Indiana Governor Eric Holcomb has signed legislation regarding “cold beer carryout” sales and net metering.

Holcomb today signed HEA 1496, which would limit Rickers’ ability to sell cold beer for carryout.  In the past,  Holcomb has said he believed Rickers and the state Alcohol Tobacco Commission followed the law.  He released a statement saying “I sign this bill with the understanding we need to review and make common-sense changes to Indiana’s alcohol laws.”

Indy Politics spoke with Grant Monahan to get his reaction to the Governor signing the “Rickers” legislation.   You can hear him in the Leon-Tailored audio. It runs about 15 minutes.   We also discuss the recent move by Marsh to liquidate its alcohol stock after getting out of the pharmacy business.    Rickers CEO Jay Ricker released the following statement…

“While we believe this bill merited a veto, we are heartened by Governor Holcomb’s statement that Indiana’s ridiculous and restrictive liquor laws need a common sense review.  Throughout this year’s legislative session, Ricker’s has been targeted by anti-free market forces whose sole objective is to limit the choices of Hoosier consumers.  We never stopped fighting them and their powerful interests, and with public sentiment clearly on our side, we will continue this fight back in our communities and into next year’s legislative session.”

The Governor also signed SEA 309, the net metering bill.  Solar advocates said the legislation would harm the industry by stifling investment.  Holcomb said, “I support solar as an important part of Indiana’s comprehensive energy mix. I understand the concerns some have expressed, but this legislation ensures that those who currently have interests in small solar operations will not be affected for decades.”

Solar advocates had more harsh words for the administration.   Richard Hill, Chair of the Hoosier Chapter of the Sierra Club, released the following statements…
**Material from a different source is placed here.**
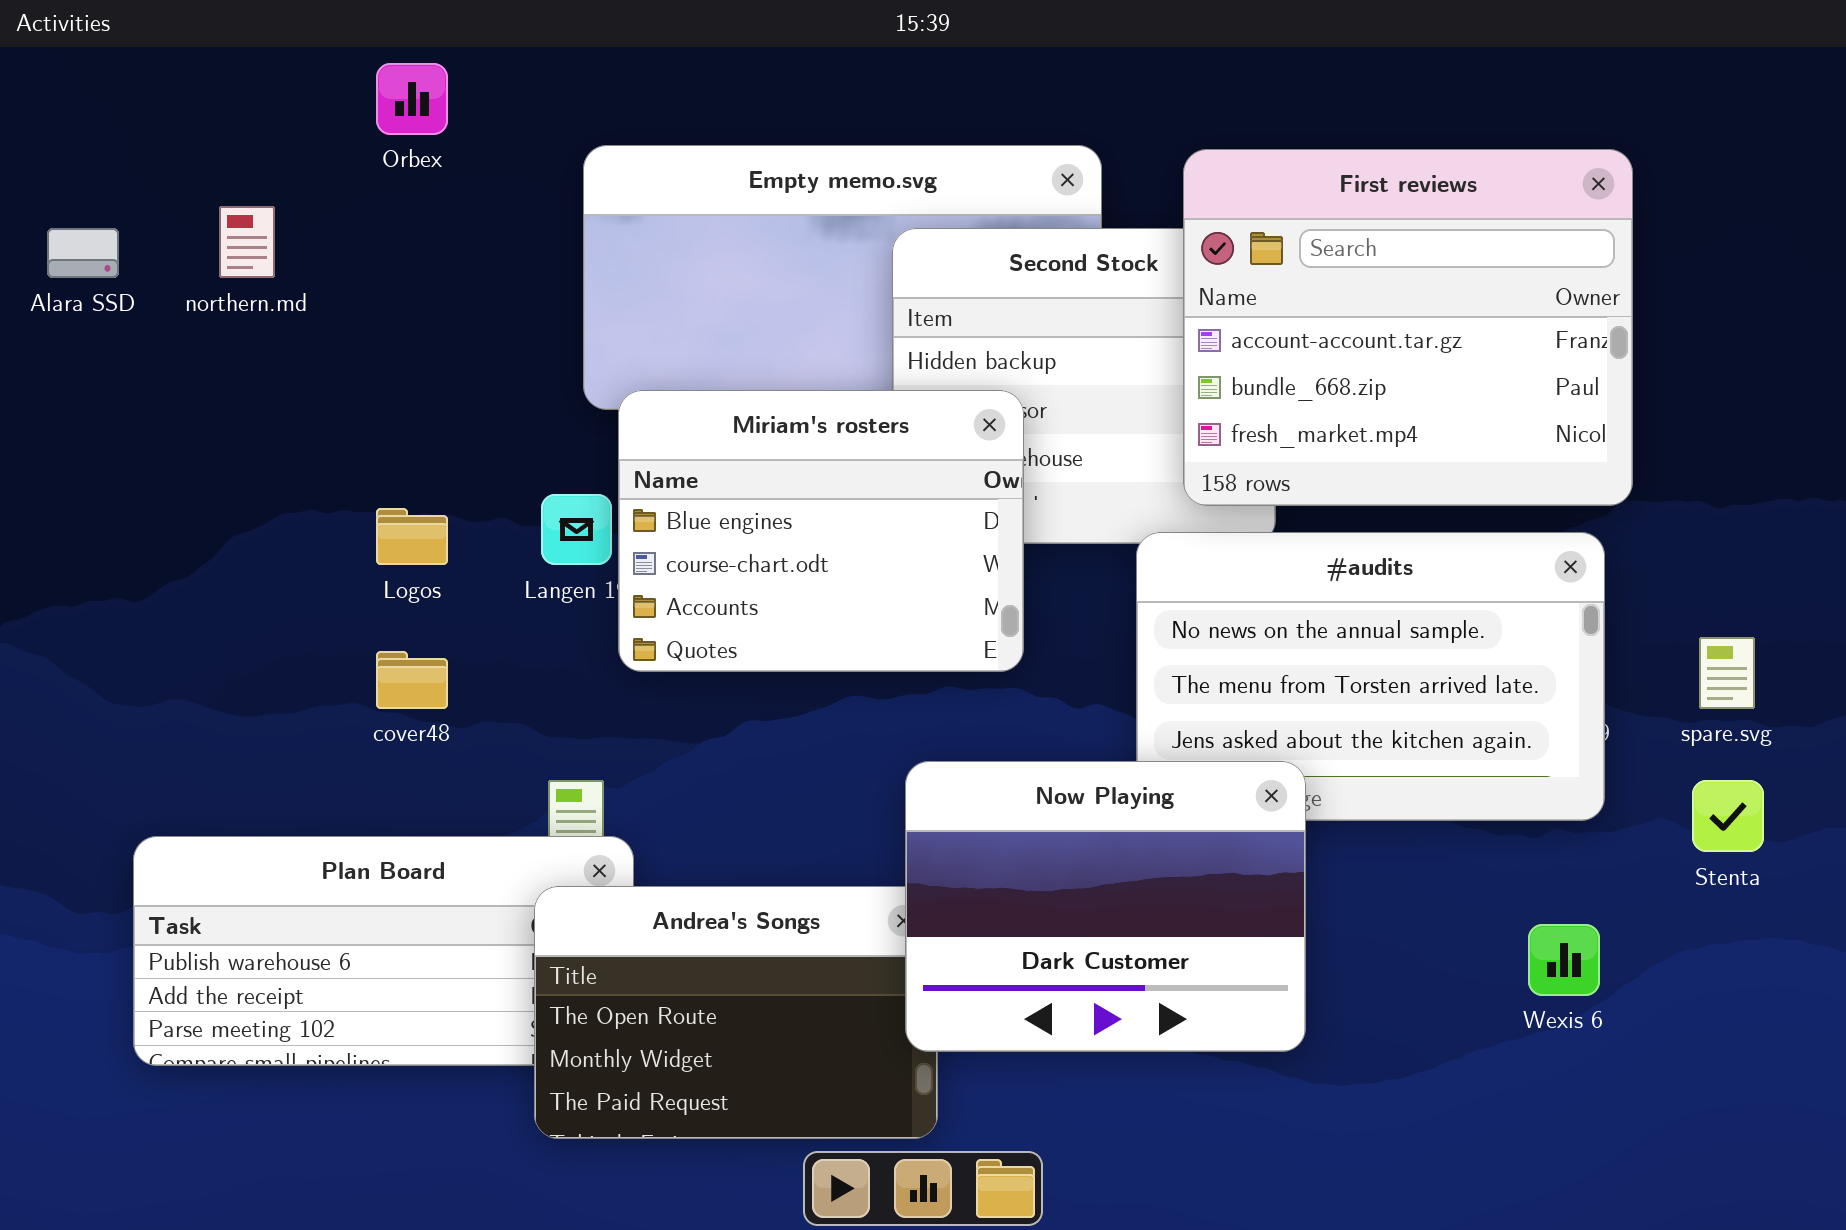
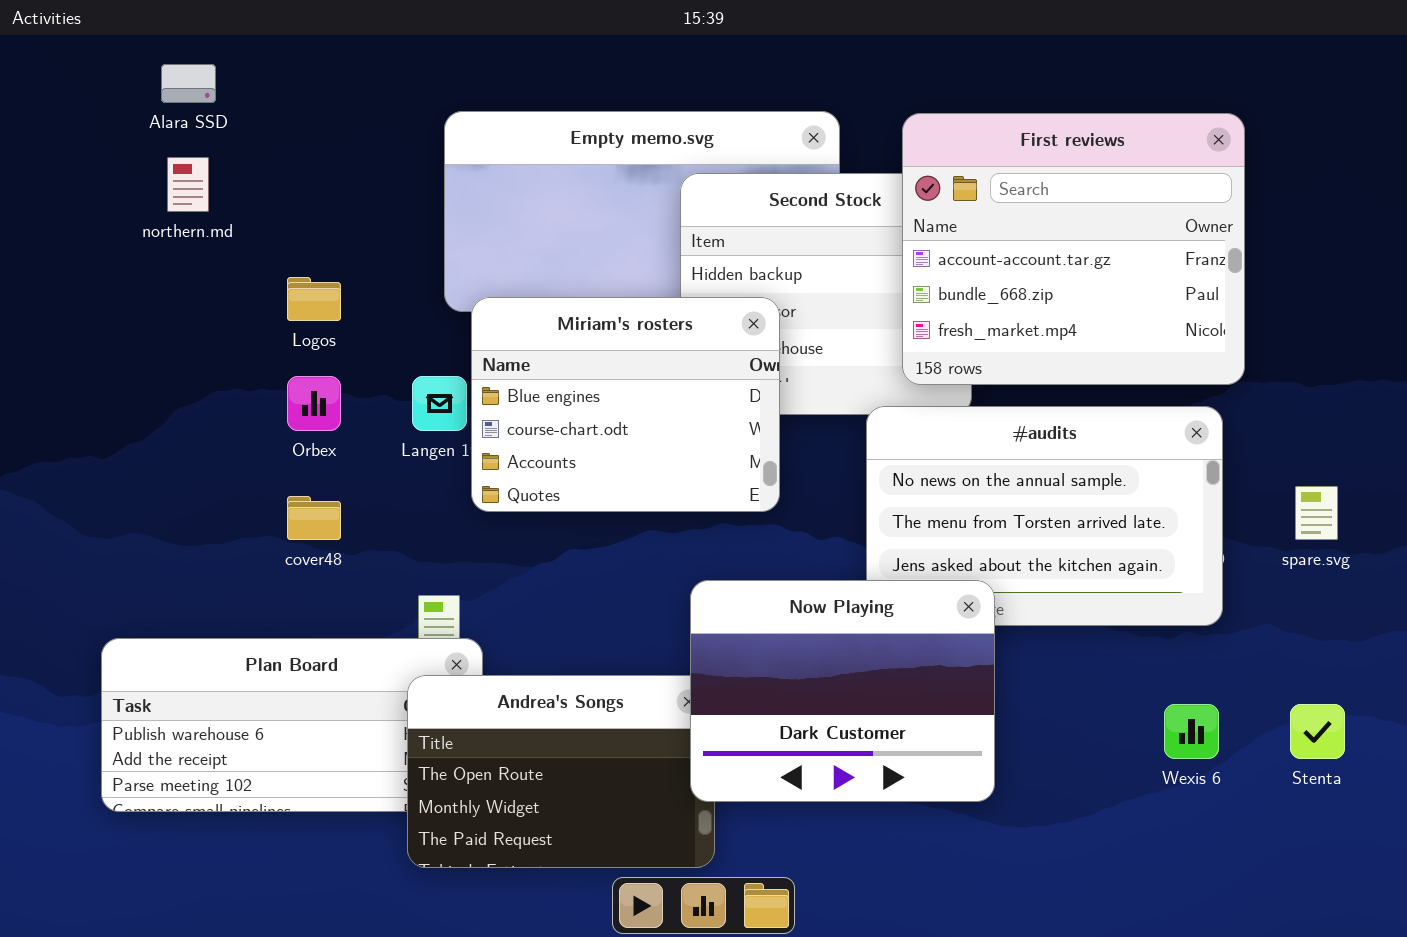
Orbex: [376,63,448,135] -> [287,376,341,431], moved
Alara SSD: [47,228,119,278] -> [161,64,216,103], moved
Logos: [376,508,448,565] -> [287,277,341,321], moved
Stenta: [1692,780,1764,852] -> [1290,704,1345,759], moved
“Hundreds of residents and businesses came out to hearings and rallies opposing this toxic bill, yet Governor Holcomb chose to side with the big energy companies who want to tie up Indiana’s rooftop solar market. Senate Bill 309 has already drawn negative publicity to our state, and it will continue to do so as solar companies gradually close up shop and move elsewhere. Indiana will soon regret this law, as have the states of Nevada and Arizona when they passed similar laws.”